Therapeutic drug monitoring (TDM)

  • Clinical details should include the name of the antimicrobial given, dose, date and time of dose, and date and time of sample.
  • Avoid the use of gel tubes for TDM as they may impact analysis.

Serology testing

  • Haemolysed, lipaemic and icteric blood samples are not suitable for serological investigations.

Molecular testing

  • Swabs with additives (such as charcoal or gel) cannot be used for PCR tests. A specific NAAT swab or dry swab should be used.

Dermatology specimens

  • Do not refrigerate Dermapak specimens (nail, skin, hair) as this will lead to loss in viability of Dermatophytes.

Sterile fluid microscopy analysis

  • Sterile fluid is prone to clotting which makes accurate cell count impossible. If sending sterile fluid for the investigation of infection please send an additional aliquot of fluid in an EDTA vial for an accurate cell count.

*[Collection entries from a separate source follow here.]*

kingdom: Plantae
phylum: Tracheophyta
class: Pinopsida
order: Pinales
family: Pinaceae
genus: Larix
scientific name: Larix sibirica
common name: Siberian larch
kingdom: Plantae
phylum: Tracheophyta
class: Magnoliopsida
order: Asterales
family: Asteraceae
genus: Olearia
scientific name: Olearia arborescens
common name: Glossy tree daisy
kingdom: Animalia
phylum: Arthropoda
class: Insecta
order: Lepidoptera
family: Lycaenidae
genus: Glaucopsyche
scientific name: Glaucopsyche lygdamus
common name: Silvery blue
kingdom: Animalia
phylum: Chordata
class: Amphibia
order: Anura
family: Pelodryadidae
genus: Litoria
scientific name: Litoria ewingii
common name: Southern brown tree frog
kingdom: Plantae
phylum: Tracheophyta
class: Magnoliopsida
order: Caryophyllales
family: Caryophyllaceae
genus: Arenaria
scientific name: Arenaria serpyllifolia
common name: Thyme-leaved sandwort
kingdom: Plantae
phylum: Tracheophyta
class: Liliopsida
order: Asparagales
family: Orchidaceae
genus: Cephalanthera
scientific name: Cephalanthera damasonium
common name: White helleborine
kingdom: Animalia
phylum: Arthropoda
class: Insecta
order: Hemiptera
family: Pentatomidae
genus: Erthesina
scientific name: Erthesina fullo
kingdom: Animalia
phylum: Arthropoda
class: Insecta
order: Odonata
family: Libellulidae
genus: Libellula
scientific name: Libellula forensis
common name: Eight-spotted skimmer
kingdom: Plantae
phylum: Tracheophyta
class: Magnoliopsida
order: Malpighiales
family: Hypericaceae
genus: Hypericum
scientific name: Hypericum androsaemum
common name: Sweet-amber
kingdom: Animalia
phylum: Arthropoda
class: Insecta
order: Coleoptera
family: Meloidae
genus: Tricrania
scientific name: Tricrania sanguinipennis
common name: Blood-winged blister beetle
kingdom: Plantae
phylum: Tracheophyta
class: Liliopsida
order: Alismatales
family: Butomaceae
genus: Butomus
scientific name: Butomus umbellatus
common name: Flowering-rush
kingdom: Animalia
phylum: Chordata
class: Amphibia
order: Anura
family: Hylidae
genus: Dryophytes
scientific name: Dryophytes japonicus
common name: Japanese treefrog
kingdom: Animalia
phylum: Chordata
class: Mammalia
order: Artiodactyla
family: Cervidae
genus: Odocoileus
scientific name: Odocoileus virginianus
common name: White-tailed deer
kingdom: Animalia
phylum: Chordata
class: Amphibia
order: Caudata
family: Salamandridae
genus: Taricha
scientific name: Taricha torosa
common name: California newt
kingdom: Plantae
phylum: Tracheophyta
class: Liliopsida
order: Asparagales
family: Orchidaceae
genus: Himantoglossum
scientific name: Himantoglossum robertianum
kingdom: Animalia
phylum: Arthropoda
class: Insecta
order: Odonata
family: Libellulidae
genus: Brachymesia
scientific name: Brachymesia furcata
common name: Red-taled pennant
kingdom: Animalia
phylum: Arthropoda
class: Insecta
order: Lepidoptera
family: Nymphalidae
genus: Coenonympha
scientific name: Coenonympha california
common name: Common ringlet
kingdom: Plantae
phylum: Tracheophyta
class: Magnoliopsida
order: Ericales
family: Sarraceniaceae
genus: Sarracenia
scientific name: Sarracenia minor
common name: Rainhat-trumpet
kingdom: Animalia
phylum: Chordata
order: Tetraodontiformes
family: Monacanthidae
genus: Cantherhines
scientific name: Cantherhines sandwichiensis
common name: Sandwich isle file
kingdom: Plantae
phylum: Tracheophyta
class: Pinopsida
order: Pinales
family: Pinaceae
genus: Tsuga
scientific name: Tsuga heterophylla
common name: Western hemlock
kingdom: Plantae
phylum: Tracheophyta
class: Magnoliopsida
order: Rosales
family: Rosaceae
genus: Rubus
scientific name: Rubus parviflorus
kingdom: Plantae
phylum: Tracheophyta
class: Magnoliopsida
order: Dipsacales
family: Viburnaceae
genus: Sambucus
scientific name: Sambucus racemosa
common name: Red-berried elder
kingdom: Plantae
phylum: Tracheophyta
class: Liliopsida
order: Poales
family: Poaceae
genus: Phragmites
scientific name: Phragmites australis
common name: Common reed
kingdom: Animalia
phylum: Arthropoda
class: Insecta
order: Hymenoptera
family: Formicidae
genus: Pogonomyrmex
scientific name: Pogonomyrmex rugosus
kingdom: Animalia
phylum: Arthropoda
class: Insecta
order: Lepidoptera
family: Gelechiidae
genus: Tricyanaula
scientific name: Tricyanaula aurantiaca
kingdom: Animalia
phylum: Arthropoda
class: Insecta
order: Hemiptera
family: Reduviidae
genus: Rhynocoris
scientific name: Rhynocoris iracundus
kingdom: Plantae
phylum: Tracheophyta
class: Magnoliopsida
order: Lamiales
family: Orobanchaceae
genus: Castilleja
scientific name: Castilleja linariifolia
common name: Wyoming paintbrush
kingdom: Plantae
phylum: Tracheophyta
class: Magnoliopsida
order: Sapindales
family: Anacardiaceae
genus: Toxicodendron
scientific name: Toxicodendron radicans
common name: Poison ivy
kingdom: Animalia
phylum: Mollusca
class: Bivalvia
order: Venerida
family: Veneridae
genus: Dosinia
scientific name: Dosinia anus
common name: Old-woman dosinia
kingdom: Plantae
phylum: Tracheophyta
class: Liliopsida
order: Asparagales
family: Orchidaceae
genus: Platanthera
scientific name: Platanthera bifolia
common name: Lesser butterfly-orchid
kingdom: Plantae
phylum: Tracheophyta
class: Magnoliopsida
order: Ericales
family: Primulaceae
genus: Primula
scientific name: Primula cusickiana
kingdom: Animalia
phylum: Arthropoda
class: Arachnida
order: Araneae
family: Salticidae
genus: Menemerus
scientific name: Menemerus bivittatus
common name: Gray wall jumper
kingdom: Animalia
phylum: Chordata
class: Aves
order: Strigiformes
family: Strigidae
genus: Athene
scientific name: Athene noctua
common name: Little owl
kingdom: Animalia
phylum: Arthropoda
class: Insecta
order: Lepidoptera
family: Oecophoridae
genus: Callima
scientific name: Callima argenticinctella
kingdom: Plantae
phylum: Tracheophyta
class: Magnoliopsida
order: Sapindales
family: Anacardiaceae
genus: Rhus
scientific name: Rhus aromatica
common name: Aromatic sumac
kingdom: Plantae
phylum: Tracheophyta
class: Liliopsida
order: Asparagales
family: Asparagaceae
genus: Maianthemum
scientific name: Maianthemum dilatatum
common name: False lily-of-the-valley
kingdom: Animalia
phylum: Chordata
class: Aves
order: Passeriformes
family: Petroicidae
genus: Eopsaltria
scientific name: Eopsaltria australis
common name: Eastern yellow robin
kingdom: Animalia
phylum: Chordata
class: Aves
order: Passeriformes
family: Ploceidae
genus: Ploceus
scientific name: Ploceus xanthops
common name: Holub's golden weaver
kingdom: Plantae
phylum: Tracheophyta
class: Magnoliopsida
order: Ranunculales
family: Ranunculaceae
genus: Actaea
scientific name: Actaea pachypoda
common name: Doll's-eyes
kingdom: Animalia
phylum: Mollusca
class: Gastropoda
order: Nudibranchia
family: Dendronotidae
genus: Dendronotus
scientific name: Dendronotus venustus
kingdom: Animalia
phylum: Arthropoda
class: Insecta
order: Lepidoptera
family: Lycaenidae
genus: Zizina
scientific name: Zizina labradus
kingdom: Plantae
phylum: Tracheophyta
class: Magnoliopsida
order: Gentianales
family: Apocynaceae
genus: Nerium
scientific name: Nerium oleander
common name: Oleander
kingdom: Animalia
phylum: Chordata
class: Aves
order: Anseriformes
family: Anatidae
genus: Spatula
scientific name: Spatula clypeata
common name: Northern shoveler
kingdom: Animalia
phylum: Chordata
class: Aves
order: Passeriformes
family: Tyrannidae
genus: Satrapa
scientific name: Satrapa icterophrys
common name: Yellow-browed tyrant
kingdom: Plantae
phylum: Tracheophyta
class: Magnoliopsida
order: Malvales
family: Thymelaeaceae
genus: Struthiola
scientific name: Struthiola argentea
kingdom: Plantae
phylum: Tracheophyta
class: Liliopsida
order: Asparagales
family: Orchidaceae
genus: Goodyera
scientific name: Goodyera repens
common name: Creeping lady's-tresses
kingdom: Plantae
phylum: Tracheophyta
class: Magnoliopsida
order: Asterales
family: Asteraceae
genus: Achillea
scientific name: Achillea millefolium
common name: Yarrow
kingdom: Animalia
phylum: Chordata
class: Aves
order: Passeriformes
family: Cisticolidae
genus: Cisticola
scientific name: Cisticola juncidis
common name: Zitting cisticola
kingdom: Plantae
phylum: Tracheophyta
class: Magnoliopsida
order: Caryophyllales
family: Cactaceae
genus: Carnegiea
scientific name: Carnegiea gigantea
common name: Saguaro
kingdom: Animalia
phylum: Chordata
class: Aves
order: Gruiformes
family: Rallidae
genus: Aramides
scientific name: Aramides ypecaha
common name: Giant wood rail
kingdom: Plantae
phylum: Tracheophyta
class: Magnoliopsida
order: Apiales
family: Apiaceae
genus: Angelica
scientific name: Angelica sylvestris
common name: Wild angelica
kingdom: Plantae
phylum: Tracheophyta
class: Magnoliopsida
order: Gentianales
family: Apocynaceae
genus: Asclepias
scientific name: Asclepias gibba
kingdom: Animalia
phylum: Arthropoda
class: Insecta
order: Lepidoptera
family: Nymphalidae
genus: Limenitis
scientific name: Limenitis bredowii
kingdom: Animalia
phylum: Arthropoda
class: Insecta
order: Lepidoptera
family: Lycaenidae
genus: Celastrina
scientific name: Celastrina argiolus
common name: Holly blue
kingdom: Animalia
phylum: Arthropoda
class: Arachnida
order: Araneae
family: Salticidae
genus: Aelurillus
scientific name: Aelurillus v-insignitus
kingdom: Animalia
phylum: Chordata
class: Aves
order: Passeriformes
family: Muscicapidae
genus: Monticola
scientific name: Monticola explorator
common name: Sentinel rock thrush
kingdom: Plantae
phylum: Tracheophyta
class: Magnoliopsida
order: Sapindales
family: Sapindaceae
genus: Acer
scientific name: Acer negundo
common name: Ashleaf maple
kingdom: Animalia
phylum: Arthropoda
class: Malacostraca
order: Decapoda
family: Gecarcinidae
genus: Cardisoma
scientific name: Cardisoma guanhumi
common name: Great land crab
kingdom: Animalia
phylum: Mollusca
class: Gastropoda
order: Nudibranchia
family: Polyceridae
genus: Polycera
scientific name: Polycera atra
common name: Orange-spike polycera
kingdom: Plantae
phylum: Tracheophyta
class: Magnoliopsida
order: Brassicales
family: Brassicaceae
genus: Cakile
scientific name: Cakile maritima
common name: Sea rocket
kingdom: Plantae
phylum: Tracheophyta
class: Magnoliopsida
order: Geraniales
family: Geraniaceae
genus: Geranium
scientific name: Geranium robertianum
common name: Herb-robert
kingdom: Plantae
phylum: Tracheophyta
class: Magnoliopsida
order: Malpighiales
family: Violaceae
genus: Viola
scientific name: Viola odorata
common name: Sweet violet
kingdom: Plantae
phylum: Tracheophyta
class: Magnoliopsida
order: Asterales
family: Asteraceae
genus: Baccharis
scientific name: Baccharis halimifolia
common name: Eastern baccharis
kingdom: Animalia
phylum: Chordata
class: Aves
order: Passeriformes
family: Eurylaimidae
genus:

Swabs for Neisseria gonorrhoeae culture

  • As this organism dies rapidly, these should be transported to the laboratory as soon as possible after collection to ensure maximal yield.

Pre-inoculated culture plates

  • Where possible pre-inoculated plates for Neisseria gonorrhoeae culture should be pre-incubated for a minimum of 18 hours in appropriate CO2 gas packs prior to referral to the laboratory.
  • All other pre-inoculated plates should be transported to the laboratory urgently to prevent plate dehydration, which will reduce recovery of organisms.